Claude suggested this:

unsigned int generate_seed() {
    unsigned int seed = (unsigned int)time(NULL);
    seed ^= (unsigned int)clock();
    seed ^= (unsigned int)getpid();

    struct timespec ts;
    if (clock_gettime(CLOCK_MONOTONIC, &ts) == 0) {
        seed ^= (unsigned int)ts.tv_nsec;
    }

    return seed;
}

WDYS?

I don't think we gain from mixing 3 different time-based values (time(), clock() and clock_gettime()) - that still gives only time-based uniqueness. So I'd probably just take clock_gettime()'s nanoseconds and forget about time() and clock() in that case, because it's incredibly unlikely that two processes call that in the same ns.

However, clock_getres() might indicate the resolution isn't really to the nanosecond. Since we don't know the resolution of the clock across systems that sipp might run on, I thought it was better to grab other sources of uniqueness (PID and hostname).

But a suggestion like this would almost definitely solve my problem too :)

orgads commented 3 months ago

Claude suggested this:

unsigned int generate_seed() {
    unsigned int seed = (unsigned int)time(NULL);
    seed ^= (unsigned int)clock();
    seed ^= (unsigned int)getpid();

    struct timespec ts;
    if (clock_gettime(CLOCK_MONOTONIC, &ts) == 0) {
        seed ^= (unsigned int)ts.tv_nsec;
    }

    return seed;
}

WDYS?

I don't think we gain from mixing 3 different time-based values (time(), clock() and clock_gettime()) - that still gives only time-based uniqueness. So I'd probably just take clock_gettime()'s nanoseconds and forget about time() and clock() in that case, because it's incredibly unlikely that two processes call that in the same ns.

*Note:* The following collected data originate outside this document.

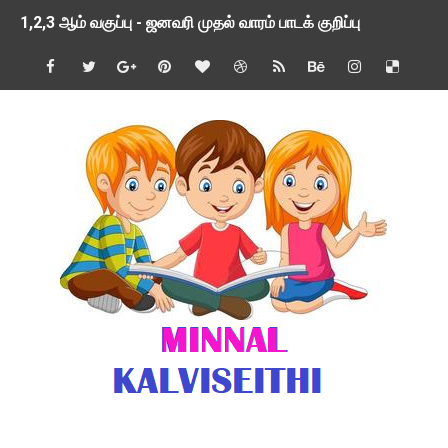
1,2,3 ஆம் வகுப்பு - ஜனவரி முதல் வாரம் பாடக் குறிப்பு
TNSED SCHOOLS APP UPDATED NEW VERSION
4 & 5 ஆம் வகுப்பிற்கான 3 ஆம் பருவ ( 2024 - 2025 ) ஆசிரியர
1,2,3 ஆம் வகுப்பிற்கான 3 ஆம் பருவ ( 2024 - 2025 ) ஆசிரியர
1 முதல் 5 ஆம் வகுப்பு இரண்டாம் பருவத் தொகுத்தறி மதிப்பெண்க
பள்ளிக்கல்வித்துறை - அனைத்து வகை ஆசிரியர் மற்றும் ஆசிரியர்
மணற்கேணி செயலி பயன்பாடு- SMC கூட்டங்கள் - ஒன்றியந்தோறும்
TNPSC - முந்தைய ஆண்டு வினாக்கள் - ஊர்ப் பெயர்களின் மரூஉ
ஓட்டுநர் பணிக்கு விண்ணப்பங்கள் வரவேற்பு ( டிசம்பர் 25 )
இரண்டாம் பருவத்தேர்வு தொகுத்தறி மதிப்பீட்டில் மாணவர்கள் ப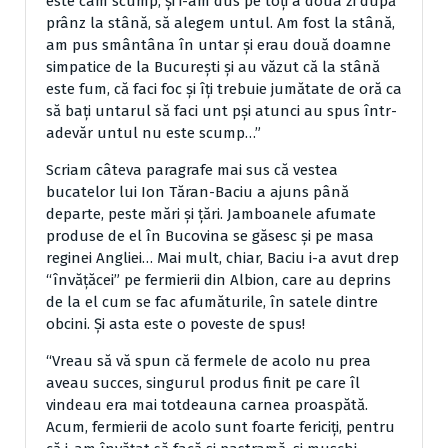
este cam scump; şi i-am dus pe toţi a doua zi după
prânz la stână, să alegem untul. Am fost la stână,
am pus smântâna în untar şi erau două doamne
simpatice de la Bucureşti şi au văzut că la stână
este fum, că faci foc şi îţi trebuie jumătate de oră ca
să baţi untarul să faci unt pşi atunci au spus într-
adevăr untul nu este scump…”
Scriam câteva paragrafe mai sus că vestea
bucatelor lui Ion Tăran-Baciu a ajuns până
departe, peste mări şi ţări. Jamboanele afumate
produse de el în Bucovina se găsesc şi pe masa
reginei Angliei… Mai mult, chiar, Baciu i-a avut drep
“învăţăcei” pe fermierii din Albion, care au deprins
de la el cum se fac afumăturile, în satele dintre
obcini. Şi asta este o poveste de spus!
“Vreau să vă spun că fermele de acolo nu prea
aveau succes, singurul produs finit pe care îl
vindeau era mai totdeauna carnea proaspătă.
Acum, fermierii de acolo sunt foarte fericiţi, pentru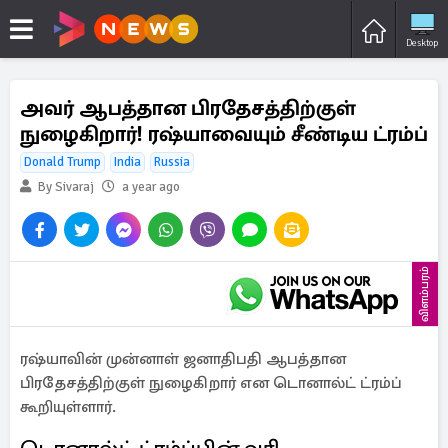
Desktop
அவர் ஆபத்தான பிரதேசத்திற்குள்
நுழைகிறார்! ரஷ்யாவையும் சீண்டிய ட்ரம்ப்
Donald Trump
India
Russia
By Sivaraj
a year ago
விளம்பரம்
ரஷ்யாவின் முன்னாள் ஜனாதிபதி ஆபத்தான
பிரதேசத்திற்குள் நுழைகிறார் என டொனால்ட் ட்ரம்ப்
கூறியுள்ளார்.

However, clock_getres() might indicate the resolution isn't really to the nanosecond. Since we don't know the resolution of the clock across systems that sipp might run on, I thought it was better to grab other sources of uniqueness (PID and hostname).

But a suggestion like this would almost definitely solve my problem too :)

Sounds good. So can you implement it?

FalacerSelene commented 3 months ago

Sounds good. So can you implement it?

Yep, updated to XOR with the nanosecond value too :)

orgads commented 2 months ago

Any idea why the test fails?

orgads commented 2 months ago

@jeannotlanglois ?

orgads commented 2 months ago

Rebased and it passed. Merging.

Thanks for your persistence @FalacerSelene!